Understanding the dynamics of GPU utilization and workloads in containerized systems is critical to creating efficient software systems. We create a set of dashboards to monitor and evaluate GPU performance in the context of TensorFlow. We monitor performance in real time to gain insight into GPU load, GPU memory and temperature metrics in a Kubernetes GPU enabled system. Visualizing TensorFlow training job metrics in real time using Prometheus allows us to tune and optimize GPU usage. Also, because Tensor flow jobs can have both GPU and CPU implementations it is useful to view detailed real time performance data from each implementation and choose the best implementation. To illustrate our system, we will show a live demo gathering and visualizing GPU metrics on a GPU enabled Kubernetes cluster with Prometheus and Grafana.

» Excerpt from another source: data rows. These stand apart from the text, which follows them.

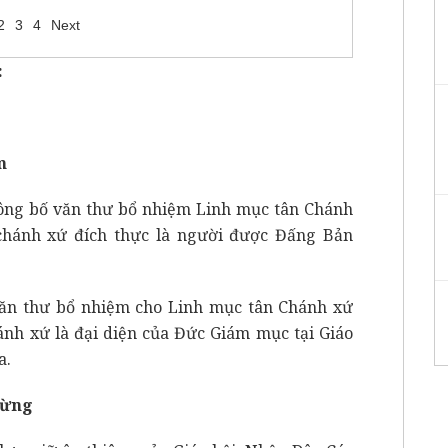
2
3
4
Next
:
m
ng bố văn thư bổ nhiệm Linh mục tân Chánh
chánh xứ đích thực là người được Đấng Bản
văn thư bổ nhiệm cho Linh mục tân Chánh xứ
ánh xứ là đại diện của Đức Giám mục tại Giáo
a.
mừng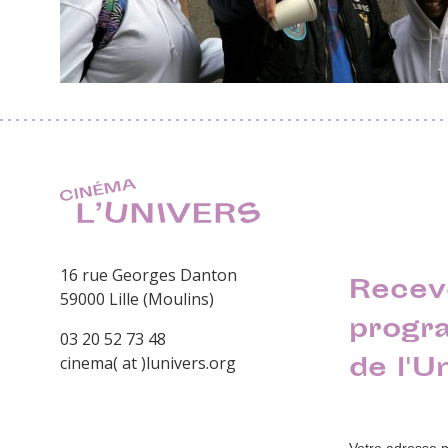
16 rue Georges Danton
Recev
59000 Lille (Moulins)
progr
03 20 52 73 48
de l'U
cinema( at )lunivers.org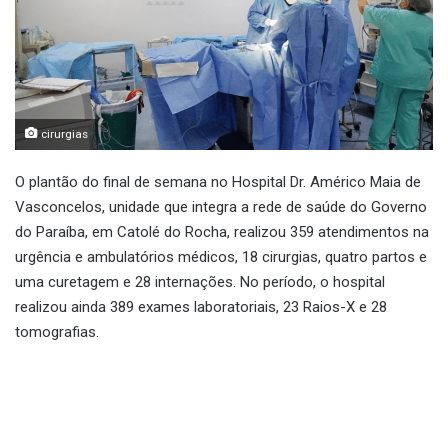
cirurgias
O plantão do final de semana no Hospital Dr. Américo Maia de
Vasconcelos, unidade que integra a rede de saúde do Governo
do Paraíba, em Catolé do Rocha, realizou 359 atendimentos na
urgência e ambulatórios médicos, 18 cirurgias, quatro partos e
uma curetagem e 28 internações. No período, o hospital
realizou ainda 389 exames laboratoriais, 23 Raios-X e 28
tomografias.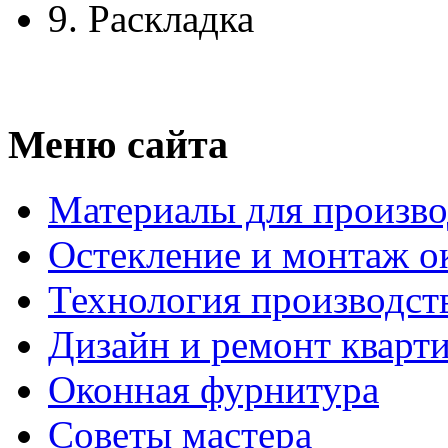
9.
Раскладка
Меню сайта
Материалы для произво
Остекление и монтаж о
Технология производст
Дизайн и ремонт кварт
Оконная фурнитура
Советы мастера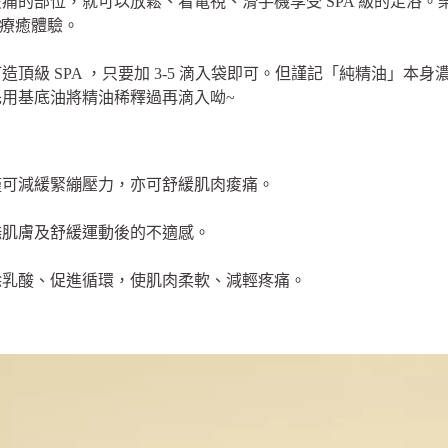
痛的部位，就可以放鬆、看電視、滑手機享受 SPA 級的足浴
的療癒體驗。
頂級 SPA ，只要加 3-5 滴入袋即可。但謹記「純精油」本
用基底油將精油稀釋過再滴入呦~
僅可減緩緊繃壓力，亦可舒緩肌肉痠痛。
撫肌膚及舒緩運動後的不適感。
除乳酸、促進循環，使肌肉柔軟、減輕疼痛。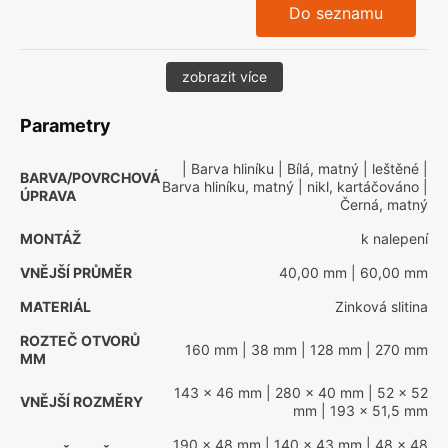
Do seznamu
zobrazit více
Parametry
| Barva hliníku
| Bílá, matný
| leštěné
|
BARVA/POVRCHOVÁ
Barva hliníku, matný
| nikl, kartáčováno
|
ÚPRAVA
Černá, matný
MONTÁŽ
k nalepení
VNĚJŠÍ PRŮMĚR
40,00 mm
| 60,00 mm
MATERIÁL
Zinková slitina
ROZTEČ OTVORŮ
160 mm
| 38 mm
| 128 mm
| 270 mm
MM
143 x 46 mm
| 280 x 40 mm
| 52 x 52
VNĚJŠÍ ROZMĚRY
mm
| 193 x 51,5 mm
190 x 48 mm
| 140 x 43 mm
| 48 x 48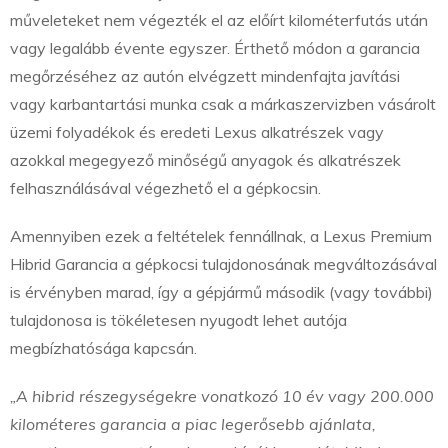
műveleteket nem végezték el az előírt kilométerfutás után
vagy legalább évente egyszer. Érthető módon a garancia
megőrzéséhez az autón elvégzett mindenfajta javítási
vagy karbantartási munka csak a márkaszervizben vásárolt
üzemi folyadékok és eredeti Lexus alkatrészek vagy
azokkal megegyező minőségű anyagok és alkatrészek
felhasználásával végezhető el a gépkocsin.
Amennyiben ezek a feltételek fennállnak, a Lexus Premium
Hibrid Garancia a gépkocsi tulajdonosának megváltozásával
is érvényben marad, így a gépjármű második (vagy további)
tulajdonosa is tökéletesen nyugodt lehet autója
megbízhatósága kapcsán.
„A hibrid részegységekre vonatkozó 10 év vagy 200.000
kilométeres garancia a piac legerősebb ajánlata,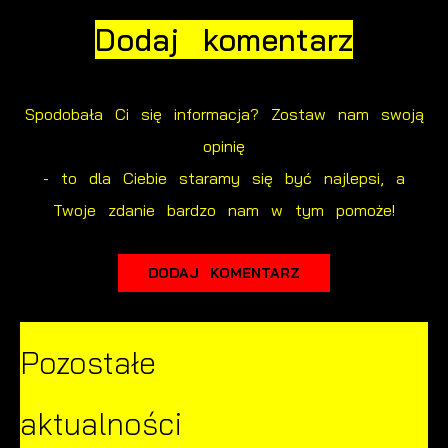
Dodaj komentarz
Spodobała Ci się informacja? Zostaw nam swoją
opinię
- to dla Ciebie staramy się być najlepsi, a
Twoje zdanie bardzo nam w tym pomoże!
DODAJ KOMENTARZ
Pozostałe
aktualności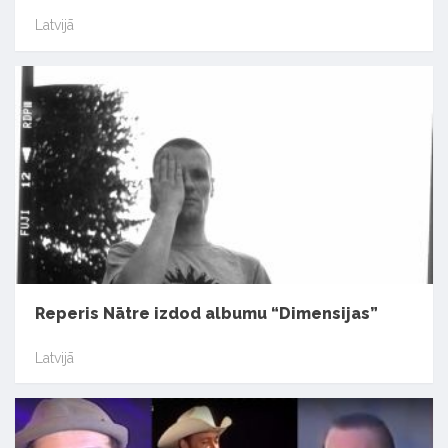
Latvijā
Reperis Nātre izdod albumu “Dimensijas”
Latvijā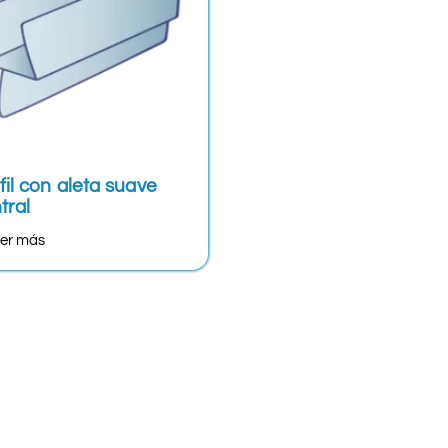
fil con aleta suave
tral
er más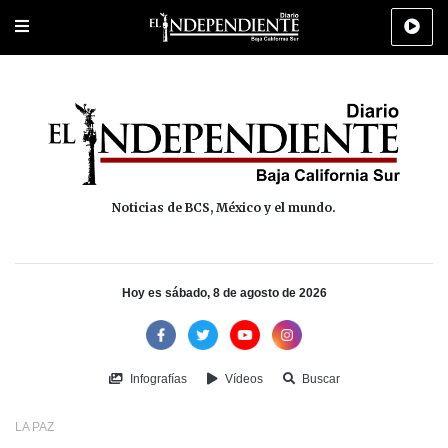
Portada
La Paz
Los Cabos
Policiaca
Deportes
Cultura
Na
Noticias de BCS, México y el mundo.
Hoy es sábado, 8 de agosto de 2026
Infografías
Vídeos
Buscar
LA PAZ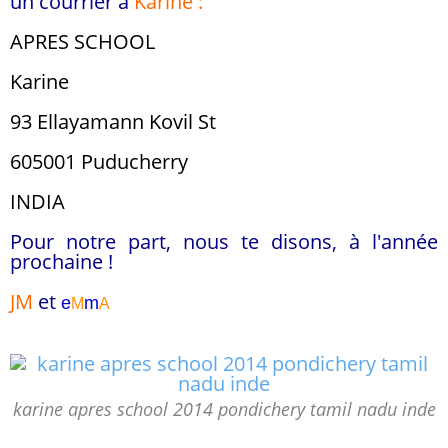
un courrier à
Karine :
APRES SCHOOL
Karine
93 Ellayamann Kovil St
605001 Puducherry
INDIA
Pour notre part, nous te disons, à l'année
prochaine !
JM
et
e
m
M
A
karine apres school 2014 pondichery tamil nadu inde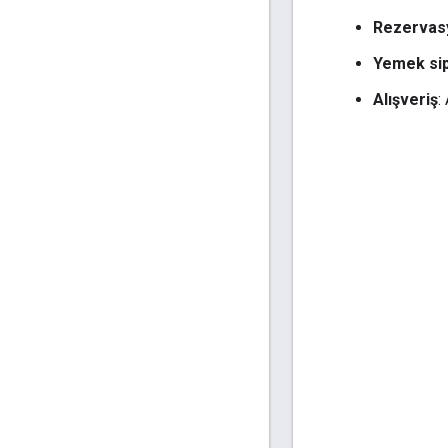
Rezervas
Yemek sip
Alışveriş
: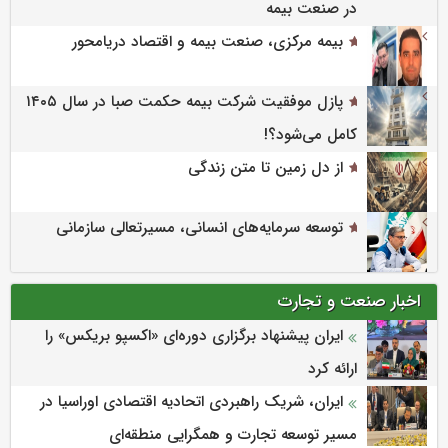
در صنعت بیمه
بیمه مرکزی، صنعت بیمه و اقتصاد دریامحور
پازل موفقیت شرکت بیمه حکمت صبا در سال ۱۴۰۵
کامل می‌شود؟!
از دل زمین تا متن زندگی
توسعه سرمایه‌های انسانی، مسیرتعالی سازمانی
اخبار صنعت و تجارت
ایران پیشنهاد برگزاری دوره‌ای «اکسپو بریکس» را
ارائه کرد
ایران، شریک راهبردی اتحادیه اقتصادی اوراسیا در
مسیر توسعه تجارت و همگرایی منطقه‌ای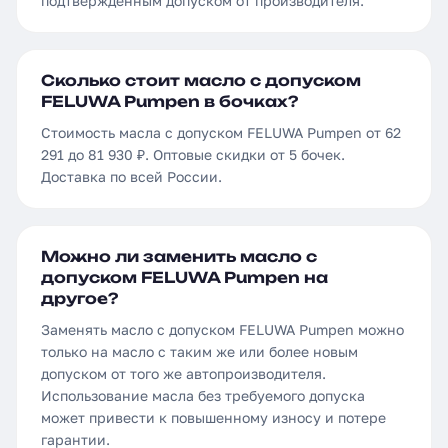
подтверждённым допуском от производителя.
Сколько стоит масло с допуском
FELUWA Pumpen в бочках?
Стоимость масла с допуском FELUWA Pumpen от 62
291 до 81 930 ₽. Оптовые скидки от 5 бочек.
Доставка по всей России.
Можно ли заменить масло с
допуском FELUWA Pumpen на
другое?
Заменять масло с допуском FELUWA Pumpen можно
только на масло с таким же или более новым
допуском от того же автопроизводителя.
Использование масла без требуемого допуска
может привести к повышенному износу и потере
гарантии.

Diane Feddema is a principal software engineer at Red Hat Inc Canada, Emerging Technologies Group. Diane is currently focused on developing and applying big data techniques for performance analysis, automating these analyses and displaying data in novel ways. Previously Diane was a performance engineer at the National Center for Atmospheric Research, NCAR, working on optimizations and tuning in parallel global climate models. She has a MS in Computer Science from the University of Colorado.
Currently focused on developing analytics platform on OpenShift and leveraging Open Source ML Frameworks: Apache Spark, Tensorflow and more. Designing high performance and scalable ML platform that exposes metrics through cloud-native technology: Prometheus and Kubernetes.